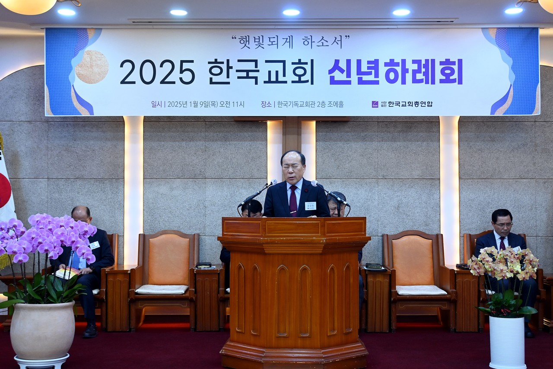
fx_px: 668
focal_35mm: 44
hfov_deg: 45.0
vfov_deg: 30.8
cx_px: 276
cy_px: 184
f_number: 4.8
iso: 800
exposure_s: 1/50
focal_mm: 29
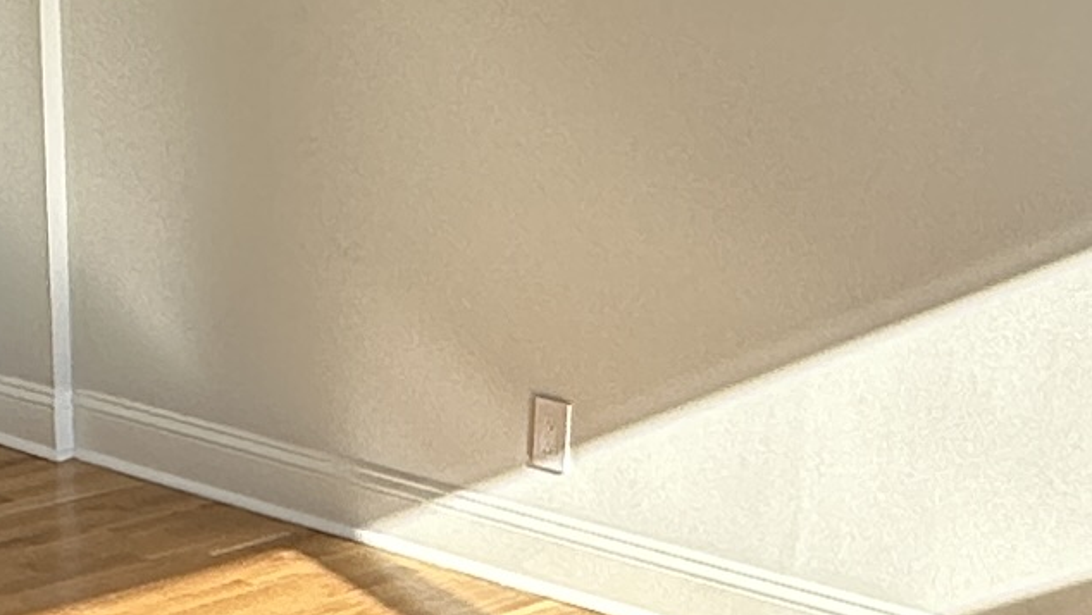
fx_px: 2809
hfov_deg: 22.0
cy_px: 946
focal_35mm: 97
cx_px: 432
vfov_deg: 11.9
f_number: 2.2
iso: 40
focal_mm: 2.22
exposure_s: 1/515
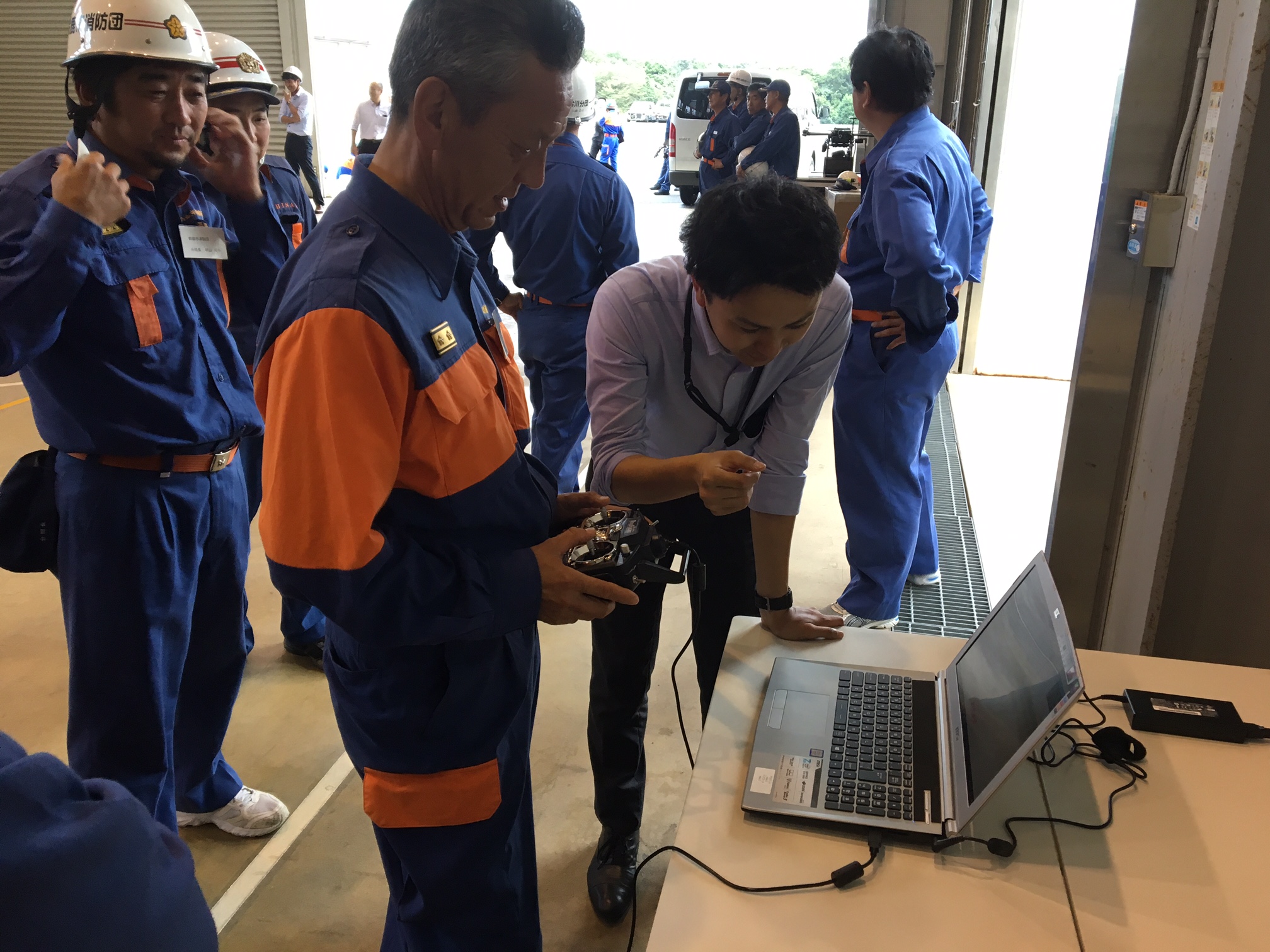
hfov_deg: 61.7
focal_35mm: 29
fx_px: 1064
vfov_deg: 48.2
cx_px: 635
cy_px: 476
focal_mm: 4.15
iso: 64
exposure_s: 1/30
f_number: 2.2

====

_Required work_
After removing the pictures, repeat the remaining records exactly.

_Answer section_
fx_px: 668
focal_35mm: 44
hfov_deg: 45.0
vfov_deg: 30.8
cx_px: 276
cy_px: 184
f_number: 4.8
iso: 800
exposure_s: 1/50
focal_mm: 29
fx_px: 2809
hfov_deg: 22.0
cy_px: 946
focal_35mm: 97
cx_px: 432
vfov_deg: 11.9
f_number: 2.2
iso: 40
focal_mm: 2.22
exposure_s: 1/515
hfov_deg: 61.7
focal_35mm: 29
fx_px: 1064
vfov_deg: 48.2
cx_px: 635
cy_px: 476
focal_mm: 4.15
iso: 64
exposure_s: 1/30
f_number: 2.2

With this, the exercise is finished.